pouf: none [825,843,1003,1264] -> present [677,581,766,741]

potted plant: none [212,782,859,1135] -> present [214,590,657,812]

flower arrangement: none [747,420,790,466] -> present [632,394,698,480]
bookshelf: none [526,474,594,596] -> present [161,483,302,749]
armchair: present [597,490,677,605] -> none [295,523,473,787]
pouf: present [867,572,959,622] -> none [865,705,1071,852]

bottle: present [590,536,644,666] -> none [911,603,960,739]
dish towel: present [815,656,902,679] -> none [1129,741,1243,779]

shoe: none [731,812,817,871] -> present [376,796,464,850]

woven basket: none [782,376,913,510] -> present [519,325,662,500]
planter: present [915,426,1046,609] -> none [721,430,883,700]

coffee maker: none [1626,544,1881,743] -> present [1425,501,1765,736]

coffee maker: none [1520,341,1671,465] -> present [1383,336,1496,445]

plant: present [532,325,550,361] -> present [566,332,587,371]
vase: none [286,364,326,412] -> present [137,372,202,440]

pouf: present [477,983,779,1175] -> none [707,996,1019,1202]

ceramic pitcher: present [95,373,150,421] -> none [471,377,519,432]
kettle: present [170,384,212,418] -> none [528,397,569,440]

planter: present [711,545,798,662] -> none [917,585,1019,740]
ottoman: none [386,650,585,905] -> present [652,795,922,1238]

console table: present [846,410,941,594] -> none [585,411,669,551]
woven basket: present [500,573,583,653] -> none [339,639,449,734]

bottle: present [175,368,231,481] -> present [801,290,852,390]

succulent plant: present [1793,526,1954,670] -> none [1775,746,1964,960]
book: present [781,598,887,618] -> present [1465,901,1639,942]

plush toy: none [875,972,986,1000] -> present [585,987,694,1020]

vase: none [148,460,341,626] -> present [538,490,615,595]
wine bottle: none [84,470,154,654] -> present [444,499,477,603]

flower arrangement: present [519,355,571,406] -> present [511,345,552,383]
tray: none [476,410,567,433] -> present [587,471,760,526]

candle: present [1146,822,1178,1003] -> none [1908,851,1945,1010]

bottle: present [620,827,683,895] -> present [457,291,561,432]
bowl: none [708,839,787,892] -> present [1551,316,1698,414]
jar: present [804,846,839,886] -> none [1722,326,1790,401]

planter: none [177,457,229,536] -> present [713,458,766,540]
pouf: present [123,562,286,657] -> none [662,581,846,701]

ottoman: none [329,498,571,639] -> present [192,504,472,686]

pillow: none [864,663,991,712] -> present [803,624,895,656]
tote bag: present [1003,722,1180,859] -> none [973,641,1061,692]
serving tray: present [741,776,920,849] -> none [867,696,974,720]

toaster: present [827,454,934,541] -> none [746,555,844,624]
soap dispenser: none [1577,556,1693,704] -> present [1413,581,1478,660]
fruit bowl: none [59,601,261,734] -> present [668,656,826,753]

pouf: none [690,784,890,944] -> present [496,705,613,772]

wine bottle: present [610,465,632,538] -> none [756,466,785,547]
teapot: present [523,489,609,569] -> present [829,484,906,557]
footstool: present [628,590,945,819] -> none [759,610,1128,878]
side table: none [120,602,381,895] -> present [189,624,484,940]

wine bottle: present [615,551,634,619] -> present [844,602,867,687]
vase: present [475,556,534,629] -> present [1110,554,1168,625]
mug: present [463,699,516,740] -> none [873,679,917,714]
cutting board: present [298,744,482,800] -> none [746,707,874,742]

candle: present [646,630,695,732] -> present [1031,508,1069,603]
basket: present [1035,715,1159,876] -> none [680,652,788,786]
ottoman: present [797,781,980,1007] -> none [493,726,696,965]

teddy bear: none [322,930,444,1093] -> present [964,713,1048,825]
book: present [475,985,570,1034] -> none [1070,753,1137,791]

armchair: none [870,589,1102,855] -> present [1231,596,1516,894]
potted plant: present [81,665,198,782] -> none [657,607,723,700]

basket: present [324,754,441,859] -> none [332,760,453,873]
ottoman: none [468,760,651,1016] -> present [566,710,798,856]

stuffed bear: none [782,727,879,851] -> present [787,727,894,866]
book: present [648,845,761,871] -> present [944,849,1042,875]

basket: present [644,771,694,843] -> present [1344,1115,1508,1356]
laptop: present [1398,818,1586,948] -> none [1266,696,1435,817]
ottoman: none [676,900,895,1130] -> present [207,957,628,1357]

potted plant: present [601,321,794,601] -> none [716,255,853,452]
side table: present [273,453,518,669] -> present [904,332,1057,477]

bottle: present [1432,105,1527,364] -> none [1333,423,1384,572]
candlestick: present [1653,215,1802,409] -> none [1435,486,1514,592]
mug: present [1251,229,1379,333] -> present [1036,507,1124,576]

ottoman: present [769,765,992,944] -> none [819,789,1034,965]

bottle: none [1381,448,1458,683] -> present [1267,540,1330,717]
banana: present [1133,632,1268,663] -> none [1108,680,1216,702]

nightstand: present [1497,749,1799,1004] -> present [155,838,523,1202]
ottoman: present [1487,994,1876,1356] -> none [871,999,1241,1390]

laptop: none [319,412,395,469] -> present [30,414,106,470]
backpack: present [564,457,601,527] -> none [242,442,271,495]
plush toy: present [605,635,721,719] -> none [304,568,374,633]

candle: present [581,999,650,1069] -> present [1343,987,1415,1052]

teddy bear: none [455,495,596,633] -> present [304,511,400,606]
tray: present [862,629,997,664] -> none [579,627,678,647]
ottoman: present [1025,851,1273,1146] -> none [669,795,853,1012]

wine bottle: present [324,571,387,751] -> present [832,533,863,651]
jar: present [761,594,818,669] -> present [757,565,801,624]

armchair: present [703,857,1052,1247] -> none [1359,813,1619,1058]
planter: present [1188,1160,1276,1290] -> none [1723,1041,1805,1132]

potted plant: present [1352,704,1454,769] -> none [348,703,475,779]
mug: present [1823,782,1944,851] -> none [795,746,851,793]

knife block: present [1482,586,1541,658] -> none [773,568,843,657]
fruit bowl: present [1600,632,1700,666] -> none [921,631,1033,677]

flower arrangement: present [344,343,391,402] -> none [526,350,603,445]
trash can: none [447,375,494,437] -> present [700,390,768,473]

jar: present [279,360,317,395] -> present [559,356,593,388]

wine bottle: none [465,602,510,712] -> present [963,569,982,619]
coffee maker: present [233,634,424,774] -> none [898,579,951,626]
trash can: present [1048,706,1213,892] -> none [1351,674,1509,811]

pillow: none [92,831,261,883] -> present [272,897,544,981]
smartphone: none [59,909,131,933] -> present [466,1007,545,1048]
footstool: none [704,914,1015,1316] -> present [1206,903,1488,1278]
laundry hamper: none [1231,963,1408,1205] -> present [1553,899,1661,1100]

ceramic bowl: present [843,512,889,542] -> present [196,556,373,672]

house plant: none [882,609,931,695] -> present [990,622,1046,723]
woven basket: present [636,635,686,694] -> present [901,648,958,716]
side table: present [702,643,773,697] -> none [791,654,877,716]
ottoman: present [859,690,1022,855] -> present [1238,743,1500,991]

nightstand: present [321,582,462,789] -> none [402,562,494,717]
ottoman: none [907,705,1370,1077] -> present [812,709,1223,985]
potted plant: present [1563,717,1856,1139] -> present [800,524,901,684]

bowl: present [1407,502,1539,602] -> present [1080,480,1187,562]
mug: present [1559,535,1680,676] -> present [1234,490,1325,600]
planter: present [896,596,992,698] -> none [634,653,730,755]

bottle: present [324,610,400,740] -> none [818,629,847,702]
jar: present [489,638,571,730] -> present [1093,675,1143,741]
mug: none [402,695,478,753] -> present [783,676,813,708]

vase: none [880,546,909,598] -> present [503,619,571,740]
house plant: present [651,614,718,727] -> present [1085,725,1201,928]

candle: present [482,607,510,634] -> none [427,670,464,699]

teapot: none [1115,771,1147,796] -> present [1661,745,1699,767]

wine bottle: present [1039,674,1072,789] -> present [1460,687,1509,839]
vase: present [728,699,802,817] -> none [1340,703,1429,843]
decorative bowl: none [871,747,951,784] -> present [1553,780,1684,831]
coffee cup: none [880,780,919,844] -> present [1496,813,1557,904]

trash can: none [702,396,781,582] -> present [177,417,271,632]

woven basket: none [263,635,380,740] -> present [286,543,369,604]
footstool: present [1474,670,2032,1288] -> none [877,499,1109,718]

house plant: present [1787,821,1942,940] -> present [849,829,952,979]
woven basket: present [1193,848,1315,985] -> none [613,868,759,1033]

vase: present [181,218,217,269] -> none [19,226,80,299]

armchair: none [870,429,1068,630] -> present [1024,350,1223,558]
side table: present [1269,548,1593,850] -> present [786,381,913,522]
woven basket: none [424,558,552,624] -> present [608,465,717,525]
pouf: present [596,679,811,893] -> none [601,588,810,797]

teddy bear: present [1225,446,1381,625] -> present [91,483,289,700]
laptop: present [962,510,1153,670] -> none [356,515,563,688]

## WORK TO COMPLETE:
Within the data above, the lines from the one with "side table: present [702,643,773,697]" to the one with "bottle: present [324,610,400,740]" must be repeated exactly; no other line belongs in the answer.

## SOLUTION TO THE EXERCISE:
side table: present [702,643,773,697] -> none [791,654,877,716]
ottoman: present [859,690,1022,855] -> present [1238,743,1500,991]

nightstand: present [321,582,462,789] -> none [402,562,494,717]
ottoman: none [907,705,1370,1077] -> present [812,709,1223,985]
potted plant: present [1563,717,1856,1139] -> present [800,524,901,684]

bowl: present [1407,502,1539,602] -> present [1080,480,1187,562]
mug: present [1559,535,1680,676] -> present [1234,490,1325,600]
planter: present [896,596,992,698] -> none [634,653,730,755]

bottle: present [324,610,400,740] -> none [818,629,847,702]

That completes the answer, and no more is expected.